Yesterday, Federal District Judge Amit Mehta issued a ruling in the U.S. Justice Department’s antitrust case against Google in favor of the government. Judge Mehta didn’t mince words:

Google is a monopolist, and it has acted as one to maintain its monopoly. It has violated Section 2 of the Sherman Act.

The Judge further explained his ruling:

Specifically, the court holds that (1) there are relevant product markets for general search services and general search text ads; (2) Google has monopoly power in those markets; (3) Google’s distribution agreements are exclusive and have anticompetitive effects; and (4) Google has not offered valid procompetitive justifications for those agreements. Importantly, the court also finds that Google has exercised its monopoly power by charging supracompetitive prices for general search text ads. That conduct has allowed Google to earn monopoly profits.
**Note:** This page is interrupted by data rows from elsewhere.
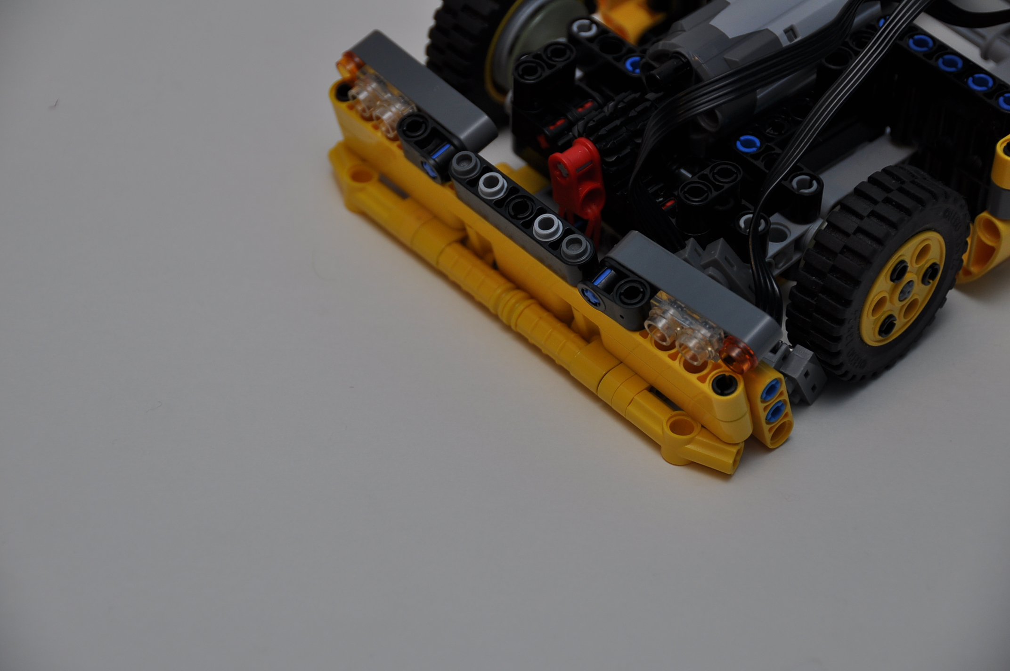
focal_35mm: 135
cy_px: 336
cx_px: 505
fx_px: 3783
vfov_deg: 10.1
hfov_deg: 15.2
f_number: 5.3
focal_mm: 90
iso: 200
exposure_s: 1/60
It’s a long opinion, coming in at nearly 300 pages, but the upshot of why Judge Mehta ruled the way he did is summed up nicely near the beginning of the tome:

But Google also has a major, largely unseen advantage over its rivals: default distribution. Most users access a general search engine through a browser (like Apple’s Safari) or a search widget that comes preloaded on a mobile device. Those search access points are preset with a “default” search engine. The default is extremely valuable real estate. Because many users simply stick to searching with the default, Google receives billions of queries every day through those access points. Google derives extraordinary volumes of user data from such searches. It then uses that information to improve search quality. Google so values such data that, absent a user-initiated change, it stores 18 months-worth of a user’s search history and activity.

If you’re interested in how web search works and the business deals that drive it, the opinion is a great primer. Plus, although the details already dribbled out over the course of the 10-week trial, there are lots of interesting bits of information buried in there for anyone interested in Apple’s search deal with Google.